(Directions):
**1)** Using the excerpt on computer speed, say whether each statement agrees with it: (a) the first CPU was made in the early 1970s; (b) QuickPath Interconnect makes the processor talk directly with RAM more often; (c) in most cases the listed hardware parts can be swapped for newer, faster ones. Answer yes or no for each, and quote the exact words from the excerpt that decide it.
**2)** Write out the excerpt on computer speed between "Multi-core processors, or" and "make it faster.", inclusive, replacing "cache" with "buffer" wherever it appears.

(Excerpt to read):
-.-.-

Sidebar: What Hardware Components Contribute to the Speed of My Computer?
The speed of a computer is determined by many elements, some related to hardware and some related to software. In hardware, speed is improved by giving the electrons shorter distances to travel in completing a circuit. Since the first CPU was created in the early 1970s, engineers have constantly worked to figure out how to shrink these circuits and put more and more circuits onto the same chip – these are known as integrated circuits. And this work has paid off – the speed of computing devices has been continuously improving.
Multi-core processors, or CPUs, have contributed to faster speeds. Intel engineers have also improved CPU speeds by using QuickPath Interconnect, a technique which minimizes the processor’s need to communicate directly with RAM or the hard drive. Instead, the CPU contains a cache of frequently used data for a particular program. An algorithm evaluates a program’s data usage and determines which data should be temporarily stored in the cache.
The hardware components that contribute to the speed of a personal computer are the CPU, the motherboard, RAM, and the hard disk. In most cases, these items can be replaced with newer, faster components. The table below shows how each of these contributes to the speed of a computer. Besides upgrading hardware, there are many changes that can be made to the software of a computer to make it faster.
Component | Speed measured by |
Units | Description |
---|---|---|---|
CPU | Clock speed |
gHz | The time it takes to complete a circuit. |
Motherboard | Bus speed |
mHz | How much data can move across the bus simultaneously. |
RAM | Data transfer rate |
MB/s | The time it takes for data to be transferred from memory to system. |
Hard Disk | Access time |
ms | The time it takes before the disk can transfer data. |
Data transfer rate |
MBit/s | The time it takes for data to be transferred from disk to system. |

-.-.-

(Records provided):
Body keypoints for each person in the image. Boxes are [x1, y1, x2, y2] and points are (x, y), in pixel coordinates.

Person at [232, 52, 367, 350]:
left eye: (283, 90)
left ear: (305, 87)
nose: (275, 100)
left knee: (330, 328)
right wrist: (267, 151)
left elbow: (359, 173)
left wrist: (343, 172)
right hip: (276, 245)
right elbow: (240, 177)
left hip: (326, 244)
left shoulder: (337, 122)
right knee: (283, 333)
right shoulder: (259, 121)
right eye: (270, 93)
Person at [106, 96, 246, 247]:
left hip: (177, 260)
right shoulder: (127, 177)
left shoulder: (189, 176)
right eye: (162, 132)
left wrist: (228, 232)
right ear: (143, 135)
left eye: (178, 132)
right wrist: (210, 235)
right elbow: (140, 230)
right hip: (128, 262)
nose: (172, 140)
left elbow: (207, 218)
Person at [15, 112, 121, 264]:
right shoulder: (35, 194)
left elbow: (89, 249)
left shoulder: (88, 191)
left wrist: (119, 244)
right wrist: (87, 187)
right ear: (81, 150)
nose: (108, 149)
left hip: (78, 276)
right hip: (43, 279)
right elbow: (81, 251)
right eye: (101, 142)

-.-.-

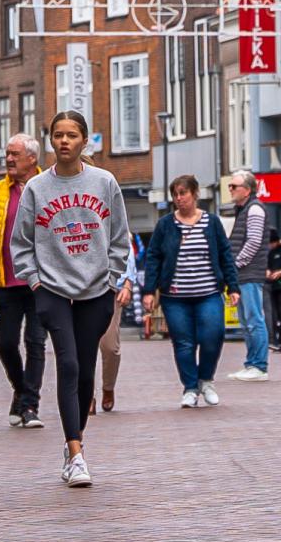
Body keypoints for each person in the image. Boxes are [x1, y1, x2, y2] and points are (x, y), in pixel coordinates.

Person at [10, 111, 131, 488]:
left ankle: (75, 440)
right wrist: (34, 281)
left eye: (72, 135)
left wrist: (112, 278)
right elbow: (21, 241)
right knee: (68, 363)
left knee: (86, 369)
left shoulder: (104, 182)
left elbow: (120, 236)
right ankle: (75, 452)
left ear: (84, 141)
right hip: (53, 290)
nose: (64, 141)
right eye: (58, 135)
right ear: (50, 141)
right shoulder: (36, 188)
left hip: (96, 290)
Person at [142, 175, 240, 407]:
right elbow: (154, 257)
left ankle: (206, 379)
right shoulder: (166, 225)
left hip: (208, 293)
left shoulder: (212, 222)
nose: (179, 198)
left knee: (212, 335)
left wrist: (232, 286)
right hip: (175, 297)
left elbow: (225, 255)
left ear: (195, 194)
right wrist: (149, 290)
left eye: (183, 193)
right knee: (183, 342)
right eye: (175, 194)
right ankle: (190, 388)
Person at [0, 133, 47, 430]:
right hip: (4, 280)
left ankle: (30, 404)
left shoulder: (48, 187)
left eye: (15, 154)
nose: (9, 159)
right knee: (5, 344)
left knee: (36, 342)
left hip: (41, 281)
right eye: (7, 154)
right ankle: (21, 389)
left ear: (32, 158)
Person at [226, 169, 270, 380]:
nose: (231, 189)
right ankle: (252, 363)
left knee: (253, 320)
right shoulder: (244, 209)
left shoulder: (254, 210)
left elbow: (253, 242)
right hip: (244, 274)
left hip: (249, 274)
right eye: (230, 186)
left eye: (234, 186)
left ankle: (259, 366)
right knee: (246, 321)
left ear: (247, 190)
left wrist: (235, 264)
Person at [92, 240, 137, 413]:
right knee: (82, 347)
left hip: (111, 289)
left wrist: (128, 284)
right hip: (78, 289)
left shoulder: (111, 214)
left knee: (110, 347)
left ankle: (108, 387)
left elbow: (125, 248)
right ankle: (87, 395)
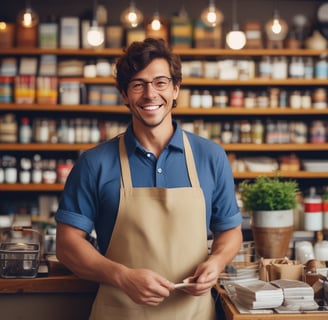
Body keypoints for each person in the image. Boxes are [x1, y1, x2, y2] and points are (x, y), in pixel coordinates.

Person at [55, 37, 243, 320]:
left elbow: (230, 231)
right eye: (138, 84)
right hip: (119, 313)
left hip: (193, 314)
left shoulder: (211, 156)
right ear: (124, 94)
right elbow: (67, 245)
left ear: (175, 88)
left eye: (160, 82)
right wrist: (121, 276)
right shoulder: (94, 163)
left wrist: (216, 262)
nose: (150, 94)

-.-.-

(Task responses):
**1)**
(a) Yes: "Since the first CPU was created in the early 1970s"
(b) No: "a technique which minimizes the processor’s need to communicate directly with RAM or the hard drive"
(c) Yes: "In most cases, these items can be replaced with newer, faster components."

**2)**
Multi-core processors, or CPUs, have contributed to faster speeds. Intel engineers have also improved CPU speeds by using QuickPath Interconnect, a technique which minimizes the processor’s need to communicate directly with RAM or the hard drive. Instead, the CPU contains a buffer of frequently used data for a particular program. An algorithm evaluates a program’s data usage and determines which data should be temporarily stored in the buffer.
The hardware components that contribute to the speed of a personal computer are the CPU, the motherboard, RAM, and the hard disk. In most cases, these items can be replaced with newer, faster components. The table below shows how each of these contributes to the speed of a computer. Besides upgrading hardware, there are many changes that can be made to the software of a computer to make it faster.